L-arginine is a non-essential amino acid that plays a central role in several biological systems including the immune response. Paradoxically, L-arginine deprivation can cause tumor cell death as well as T-cell dysfunction. The loss of CD3ζ is the only arginase-triggered mechanism described so far that has proven to have direct relevance to T-cell function [40, 41]. It has been previously shown that Jurkat T-cells cultured in medium lacking L-arginine showed decreased expression of CD3ζ and decreased cell proliferation . Similar results were obtained when stimulated normal human T-cell lymphocytes were cultured in the absence of L-arginine . In the current experiments, we found that after 48 hours in culture, depletion of L-arginine by CL-19 arginase II activity caused the decreased expression of CD3ζ in co-cultured Jurkat T-cells. Therefore, L-arginine availability can regulate the expression of CD3ζ, an essential component in T-lymphocyte signal transduction and function. L-arginine levels in the serum of normal individuals ranges from 115 μM to 210 μM . Our data show that at 48 hours, the levels of L-arginine in the trans-well tissue culture supernatant was 100 μM, a concentration sufficient to induce a decrease in CD3ζ expression.
Most tumor cells have a great demand for amino acids to support rapid proliferation and L-arginine is the first amino acid depleted faster than other nutrients by normal cell metabolism. Therefore, L-arginine could be a reasonable target of deprivation strategy for the type of tumors with a low recycling efficiency. Taken collectively, these findings, demonstrate that the availability of L-arginine and L-ornithine could be the limiting factor to control cell proliferation. We believe that treating RCC cells downstream from the L-arginine metabolic pathway by blocking polyamine production will have a major impact in suppressing tumor growth. This is supported by the use of DL-α-difluoromethylornithine, which completely blocks the proliferation of these cell lines independent of the presence of L-arginine, L-ornithine and arginase in addition to the promising anti-tumor effect in human tumors [43–45].

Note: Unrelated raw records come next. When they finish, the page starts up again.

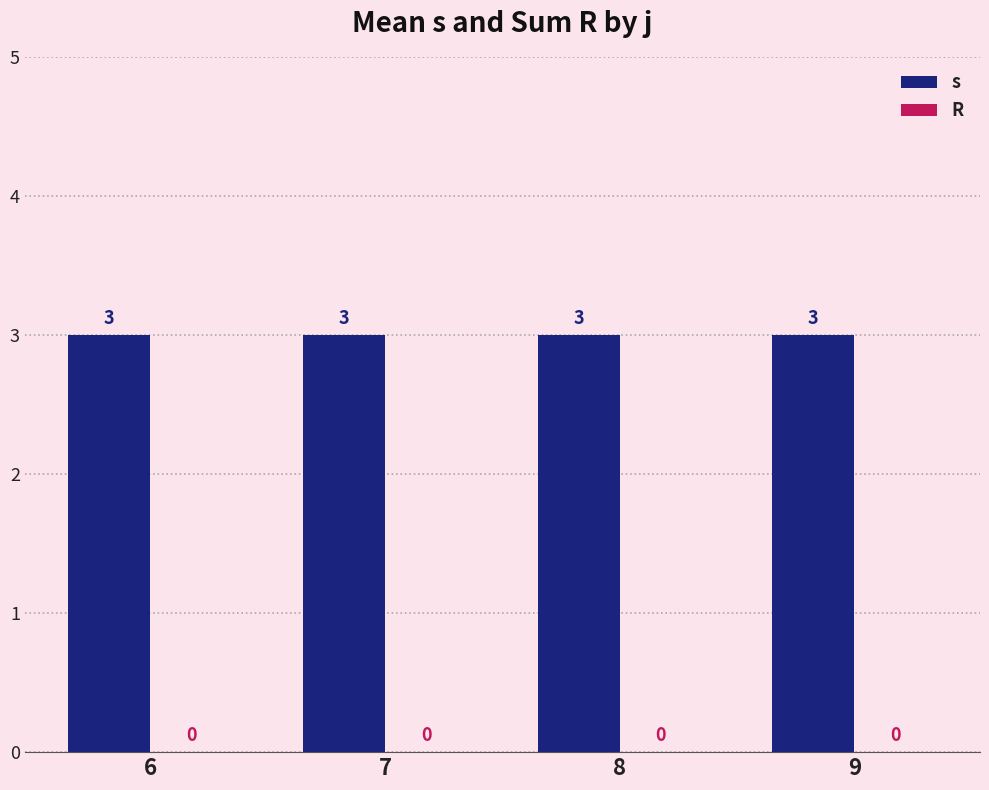

Is it true that s equals 3 at 8?

True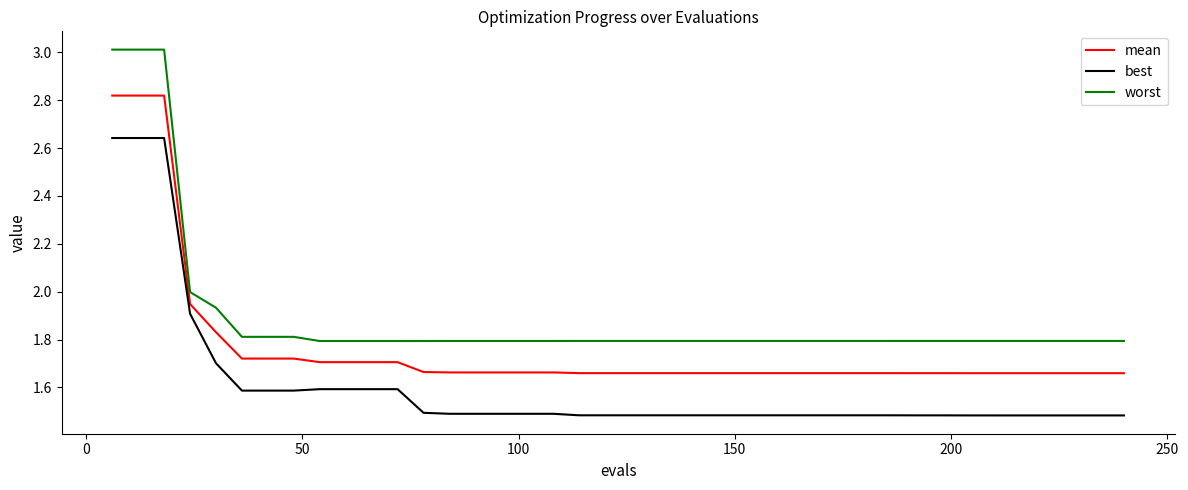

Which series has the largest range (max minus min)?

worst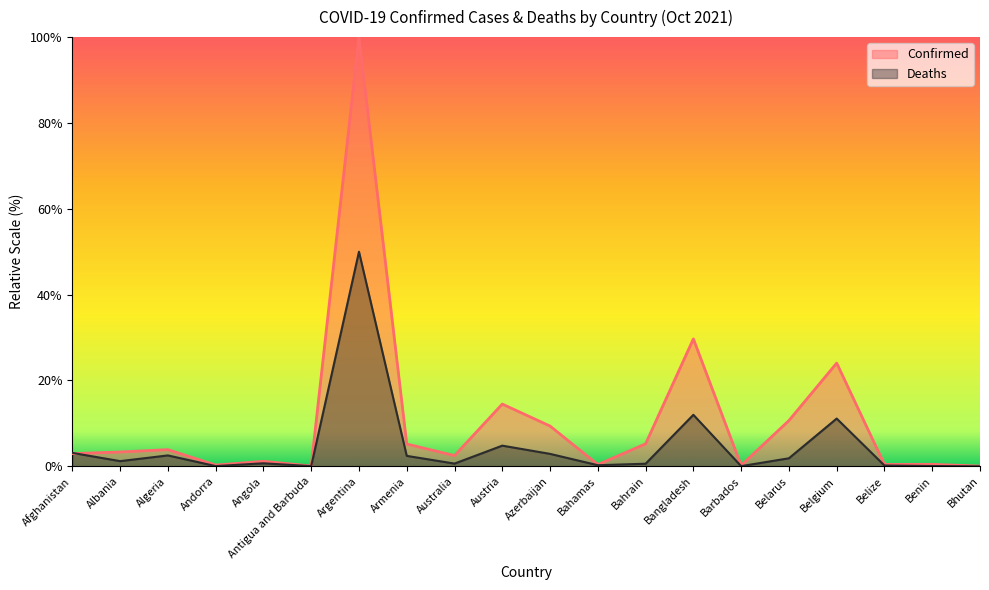

The Confirmed series shows 183460.2 at Albania. True or false?

True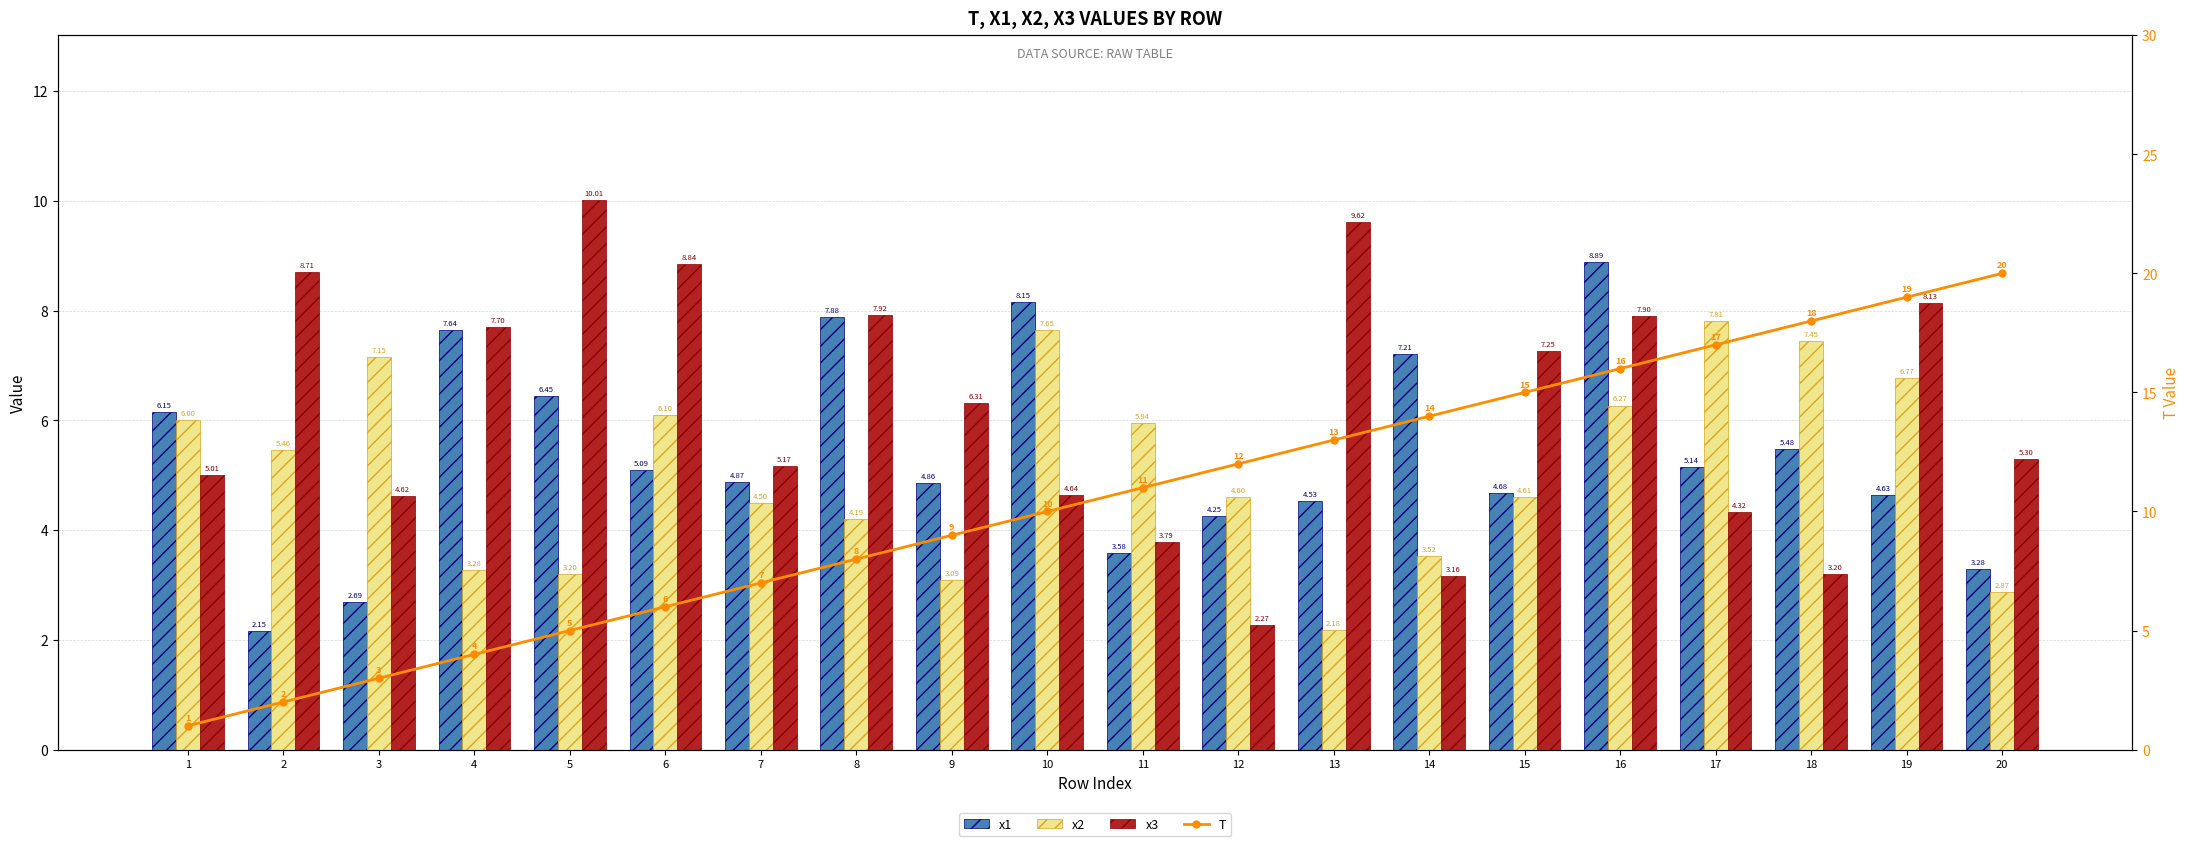

How many categories are shown in the chart?

20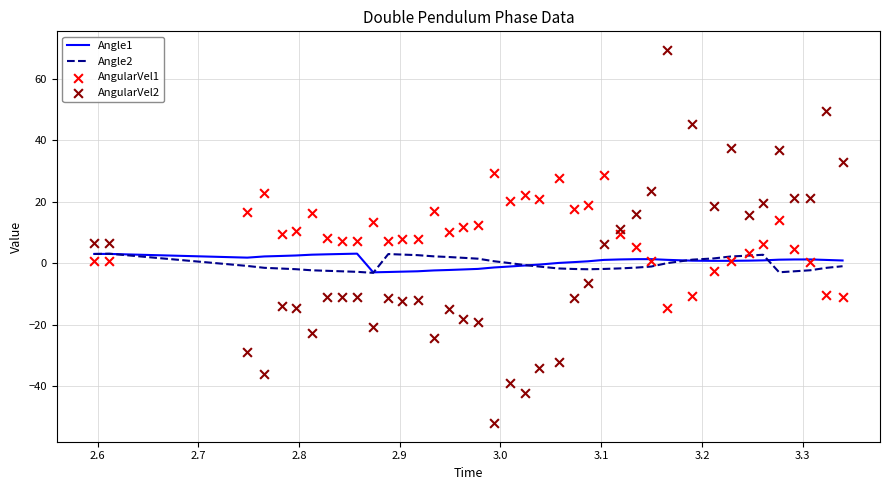

Which series has the largest total across all categories?

AngularVel1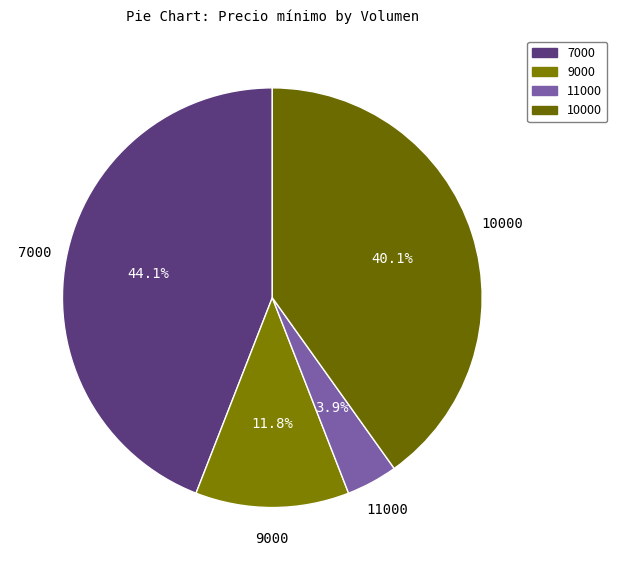

What is the ratio of the value at 7000 to the value at 9000?

3.7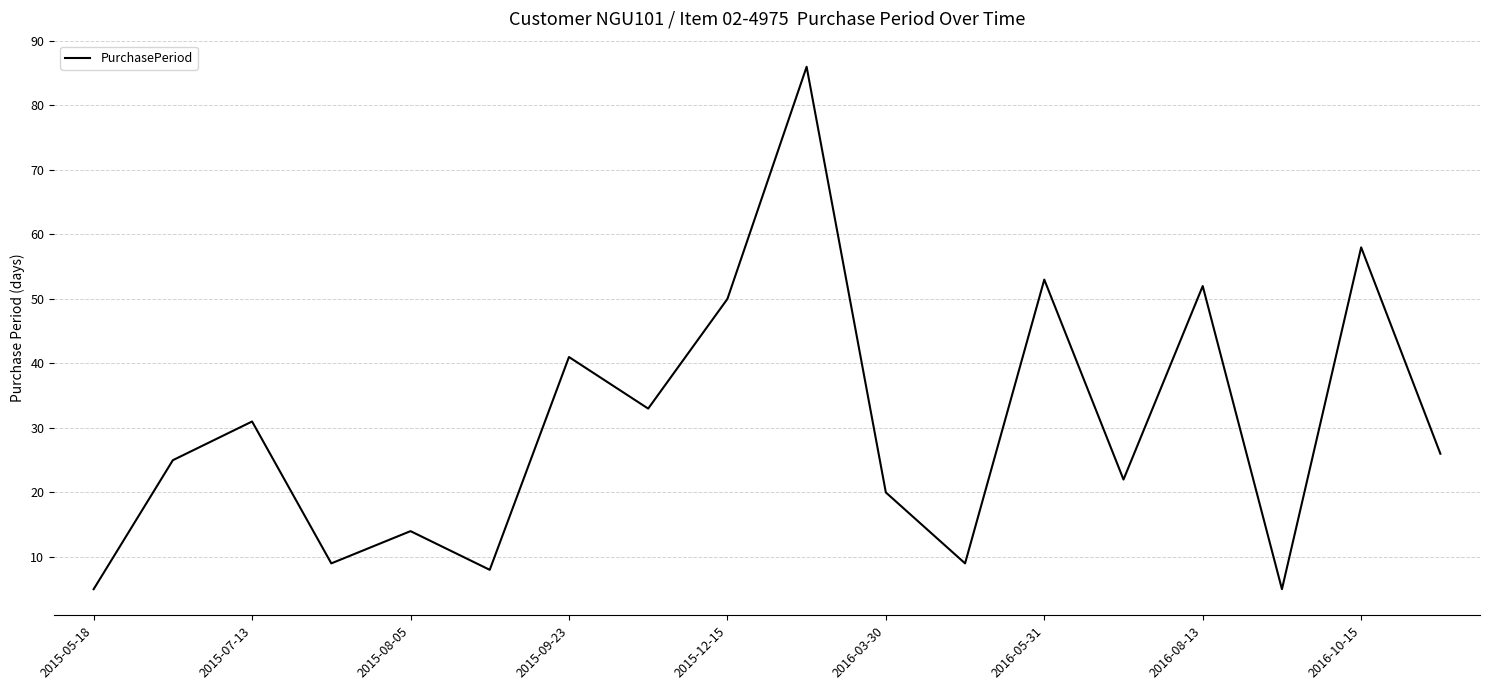

What is the difference between the maximum and minimum values?

81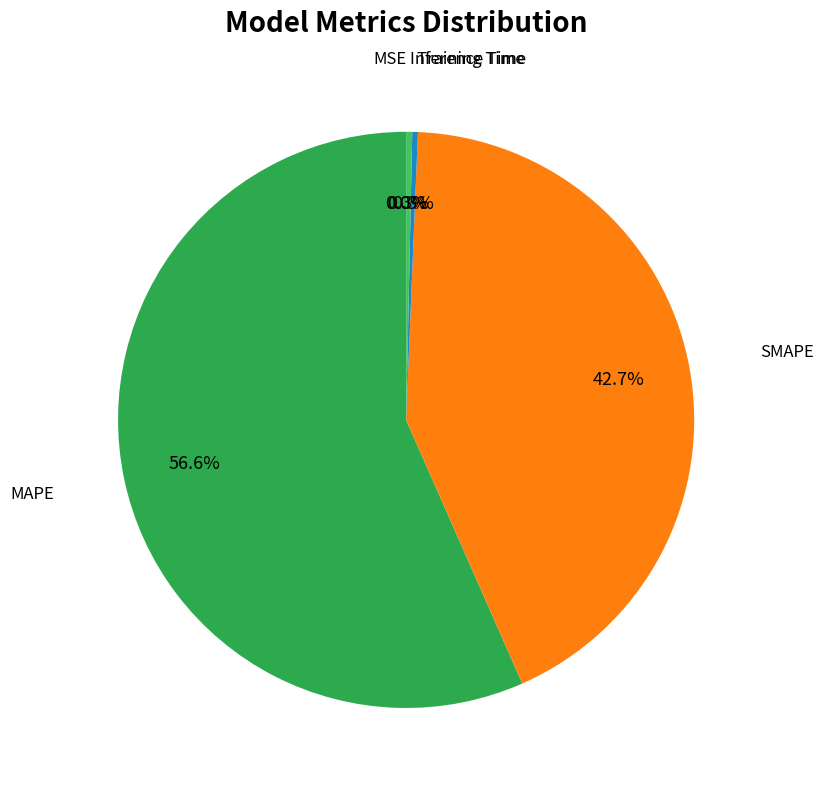

Which category has the biggest portion of the pie?

MAPE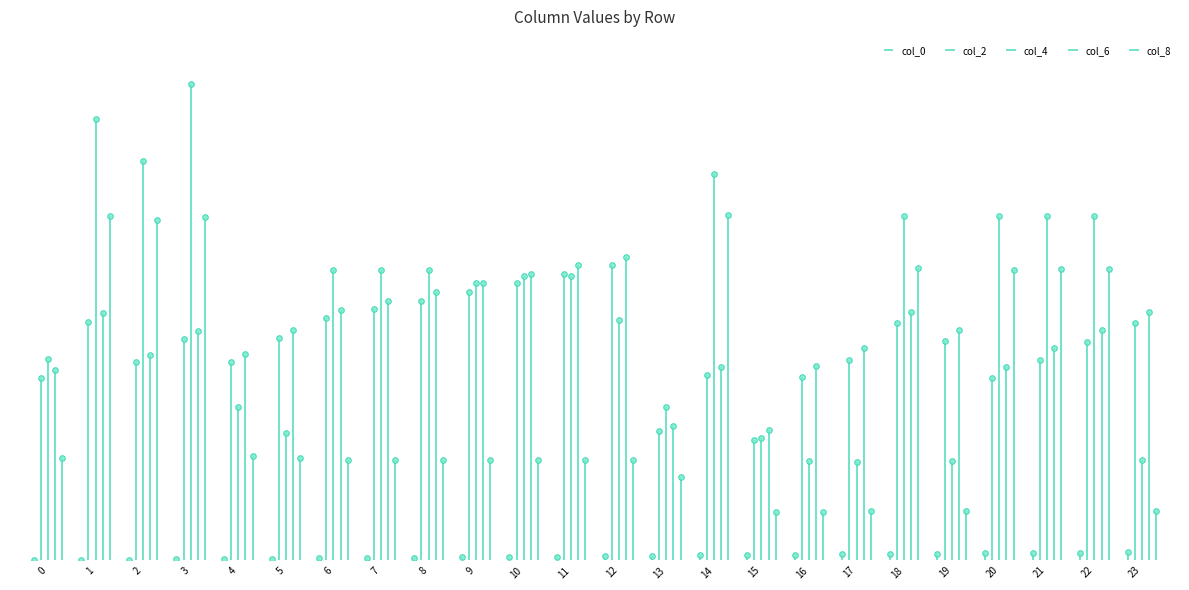

Between 13 and 0, which is larger?

13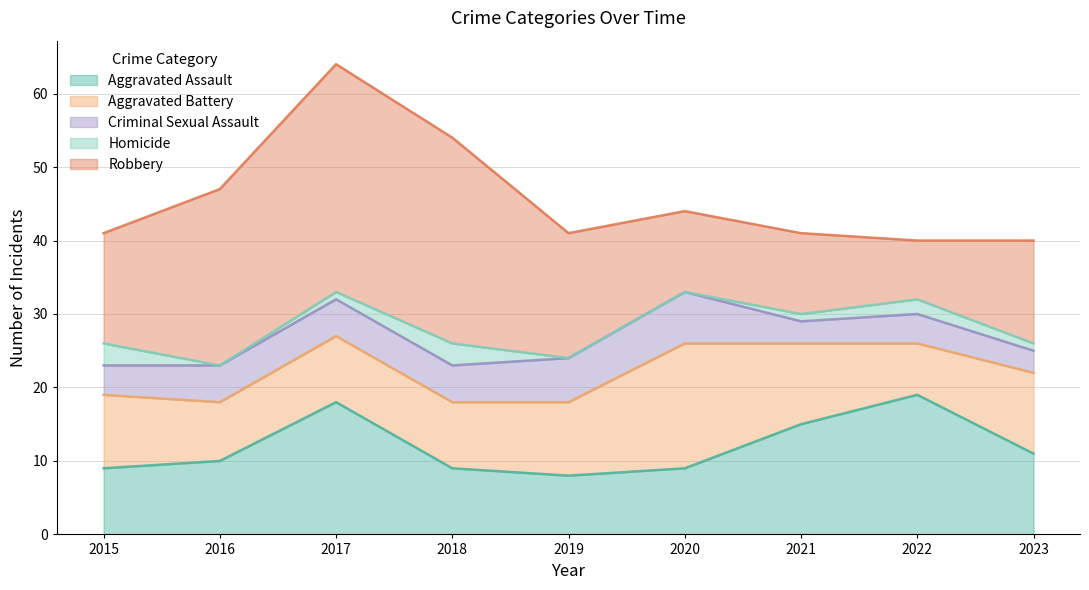

Which category has the lowest value in the Criminal Sexual Assault series?

2021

Renal cell carcinoma is a malignancy with poor prognosis due to its strong resistance to conventional cancer treatments and frequent metastases. With the standard immunotherapeutic treatment of IL-2 and IFNα for RCC, only 10–20% of the patients respond . This lack of response may be caused by the markedly impaired T-cell function associated with a decreased expression of the CD3ζ receptor. Therefore, it is still desirable to find better approaches to treat RCC. Modulating the L-arginine metabolic pathway by breaking down this amino acid required for tumor cell growth could be a novel approach to control it. The study of the mechanisms by which arginase II activity and L-arginine depletion affect tumor growth will help better understand the biology of RCC and its interaction with the immune system. The results of these studies may provide future therapeutic benefits.